Each trick attempt's success and failure bet information (collectively, the odds information) needs to be converted to probability: success bet / (success bet + failure bet).

Aggregate for each trick within particular time periods. This includes getting the mean of the odds information (it remains to be tested whether using the mean is a good approach, but it seems decent to start out with) and getting the number of successes (sum of outcome, data_a) and attempts (count of rows N).

Then use the aggregated odds information as priors via the method that I described in this post, which is rounding it to the nearest 1 / N, converting it to a fraction, and extracting the numerator and denominator from the fraction to get the a and b values (prior_a = numerator, prior_b = denominator - numerator). Add this information to each row.

Each resulting row of data can then have beta distributions built for it, using a = prior_a + data_a and b = prior_b + (N - data_a).


With the above, we can then compare the distributions for different time periods. I think the way that works is that we randomly sample a probability from each distribution N number of times — filling out a matrix of values where each distribution has a column and each sample from 1 to N is given a row — and make comparisons between the values in pairs of columns. (I seem to recall that in BayesianStatisticsTheFunWay the author only made comparisons between pairs of columns (each distribution's samples), which is fine for what I'm doing here but I imagine it might be interesting to compare across larger sets of columns.)

For instance, we can see simpler things like how many of the observations in one column are greater than the other (as shown in BayesianStatisticsTheFunWay) or what percentage one is higher than the other and visualize the distribution of resulting percentages (a riff on another example given in the book).


Data Collection (& Management)

I've enjoyed discovering in this project that there's an "environmental constraint" upon how this data can be manually collected and in general that such constraints exist: constraints placed upon the act of data collection by the context in which the data is being collected and that likely threaten the data's quality. In particular, when I'm out skating, it's a bit of a pain to stop skating to manually record data. And every additional second of distraction with data collection is an additional pain, as it's at the expense of time skating. A consequence of this is that I've found myself creating and using certain shortcuts which others might be inclined towards using and which I should in turn factor back into my analyses of the data — especially making sure to think in terms of what motivated those shortcuts to emerge so that I can address those motivating factors rather than simply addressing whichever effects they happened to have caused (various manifestations of general causes — what may have been seen and what may have not been seen).

I've been getting a bit ahead of myself, stressing over how I'd effectively collect the piece of information that identifies which unique Trick is being recorded.

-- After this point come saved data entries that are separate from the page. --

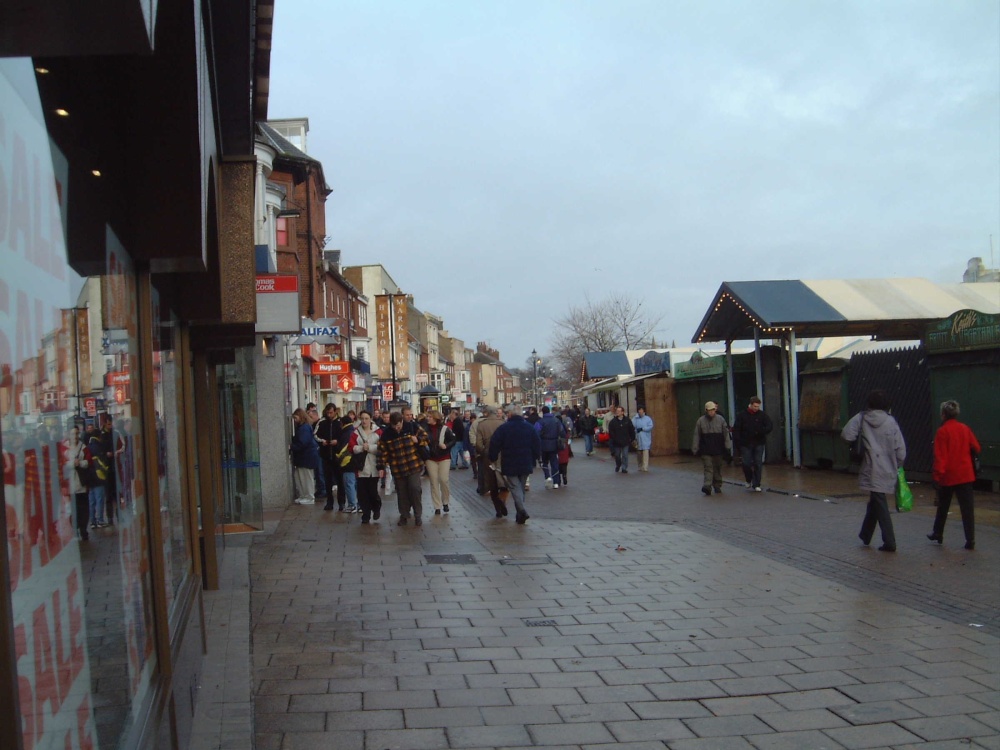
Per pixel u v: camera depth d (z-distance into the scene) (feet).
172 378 19.83
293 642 23.93
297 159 107.45
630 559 36.29
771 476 70.18
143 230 13.71
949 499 36.83
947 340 56.70
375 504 50.08
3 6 6.34
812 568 33.09
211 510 31.22
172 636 15.24
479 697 19.26
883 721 17.52
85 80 10.36
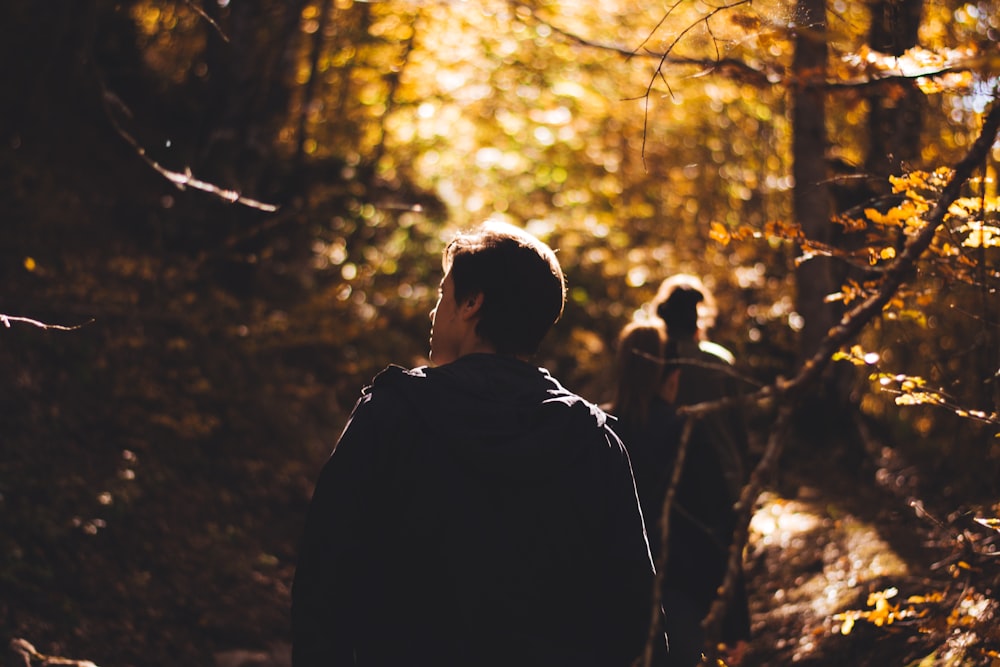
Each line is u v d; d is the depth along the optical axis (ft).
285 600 14.92
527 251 5.83
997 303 8.73
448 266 5.98
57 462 14.48
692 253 28.04
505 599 5.07
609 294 29.30
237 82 21.95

Currently with the pen and paper method I've used, I code the Trick correctly enough that I can re-code them later on, but ultimately, it'd be nice if there was a quick way to code tricks in a way that I don't need to re-code them later. I've been thinking about different possible UIs for a web app that'd let us do this precisely, and I've been stressed about how complicated making such things might be. Or for now I could setup the equivalent of the current pen and paper system, in digital form: setting up a quick entry method and a system for re-encoding the data later on, after skating.